----- THE DATA -----

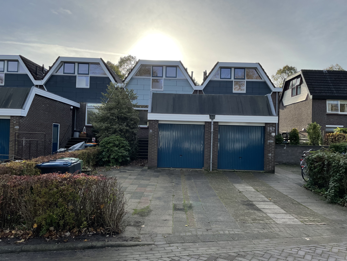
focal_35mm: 26
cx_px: 174
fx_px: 261
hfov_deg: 67.3
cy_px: 130
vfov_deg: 53.1
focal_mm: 4.2
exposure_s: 1/2817
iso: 32
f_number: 1.6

-----

**EXERCISE:** When you copy the records above, keep every word exact and drop the pictures.

**WRITTEN ANSWER:**
focal_35mm: 26
cx_px: 174
fx_px: 261
hfov_deg: 67.3
cy_px: 130
vfov_deg: 53.1
focal_mm: 4.2
exposure_s: 1/2817
iso: 32
f_number: 1.6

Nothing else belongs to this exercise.